_PROBLEM STATEMENT_: Nothing in the data should be altered when it is repeated in full.

_DATA_:
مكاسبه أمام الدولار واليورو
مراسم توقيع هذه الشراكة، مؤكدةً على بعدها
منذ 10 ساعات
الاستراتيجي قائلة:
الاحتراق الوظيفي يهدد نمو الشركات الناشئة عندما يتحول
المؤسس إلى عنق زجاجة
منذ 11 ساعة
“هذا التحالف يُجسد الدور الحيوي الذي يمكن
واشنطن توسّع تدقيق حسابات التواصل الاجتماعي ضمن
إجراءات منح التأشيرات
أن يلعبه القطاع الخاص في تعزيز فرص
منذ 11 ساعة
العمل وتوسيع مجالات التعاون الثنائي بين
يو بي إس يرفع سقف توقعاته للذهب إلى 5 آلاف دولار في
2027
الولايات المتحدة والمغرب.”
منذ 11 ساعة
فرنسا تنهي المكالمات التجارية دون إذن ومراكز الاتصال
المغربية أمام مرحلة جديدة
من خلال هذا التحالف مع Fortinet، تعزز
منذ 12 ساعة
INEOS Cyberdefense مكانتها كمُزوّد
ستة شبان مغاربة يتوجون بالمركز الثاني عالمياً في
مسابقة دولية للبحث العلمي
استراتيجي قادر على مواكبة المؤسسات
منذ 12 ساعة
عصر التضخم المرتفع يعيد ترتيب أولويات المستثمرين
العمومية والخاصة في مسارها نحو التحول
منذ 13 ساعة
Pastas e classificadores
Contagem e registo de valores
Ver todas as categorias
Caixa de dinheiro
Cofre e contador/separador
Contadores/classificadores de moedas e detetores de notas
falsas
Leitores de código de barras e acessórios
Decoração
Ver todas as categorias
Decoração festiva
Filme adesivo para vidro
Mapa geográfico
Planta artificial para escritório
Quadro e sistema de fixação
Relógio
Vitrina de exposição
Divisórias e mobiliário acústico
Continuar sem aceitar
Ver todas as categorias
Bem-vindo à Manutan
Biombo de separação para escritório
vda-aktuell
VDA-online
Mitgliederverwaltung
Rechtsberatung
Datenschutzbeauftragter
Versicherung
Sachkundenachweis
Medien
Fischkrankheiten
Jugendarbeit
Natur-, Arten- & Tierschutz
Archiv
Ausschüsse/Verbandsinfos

_FINISHED EXERCISE_:
مكاسبه أمام الدولار واليورو
مراسم توقيع هذه الشراكة، مؤكدةً على بعدها
منذ 10 ساعات
الاستراتيجي قائلة:
الاحتراق الوظيفي يهدد نمو الشركات الناشئة عندما يتحول
المؤسس إلى عنق زجاجة
منذ 11 ساعة
“هذا التحالف يُجسد الدور الحيوي الذي يمكن
واشنطن توسّع تدقيق حسابات التواصل الاجتماعي ضمن
إجراءات منح التأشيرات
أن يلعبه القطاع الخاص في تعزيز فرص
منذ 11 ساعة
العمل وتوسيع مجالات التعاون الثنائي بين
يو بي إس يرفع سقف توقعاته للذهب إلى 5 آلاف دولار في
2027
الولايات المتحدة والمغرب.”
منذ 11 ساعة
فرنسا تنهي المكالمات التجارية دون إذن ومراكز الاتصال
المغربية أمام مرحلة جديدة
من خلال هذا التحالف مع Fortinet، تعزز
منذ 12 ساعة
INEOS Cyberdefense مكانتها كمُزوّد
ستة شبان مغاربة يتوجون بالمركز الثاني عالمياً في
مسابقة دولية للبحث العلمي
استراتيجي قادر على مواكبة المؤسسات
منذ 12 ساعة
عصر التضخم المرتفع يعيد ترتيب أولويات المستثمرين
العمومية والخاصة في مسارها نحو التحول
منذ 13 ساعة
Pastas e classificadores
Contagem e registo de valores
Ver todas as categorias
Caixa de dinheiro
Cofre e contador/separador
Contadores/classificadores de moedas e detetores de notas
falsas
Leitores de código de barras e acessórios
Decoração
Ver todas as categorias
Decoração festiva
Filme adesivo para vidro
Mapa geográfico
Planta artificial para escritório
Quadro e sistema de fixação
Relógio
Vitrina de exposição
Divisórias e mobiliário acústico
Continuar sem aceitar
Ver todas as categorias
Bem-vindo à Manutan
Biombo de separação para escritório
vda-aktuell
VDA-online
Mitgliederverwaltung
Rechtsberatung
Datenschutzbeauftragter
Versicherung
Sachkundenachweis
Medien
Fischkrankheiten
Jugendarbeit
Natur-, Arten- & Tierschutz
Archiv
Ausschüsse/Verbandsinfos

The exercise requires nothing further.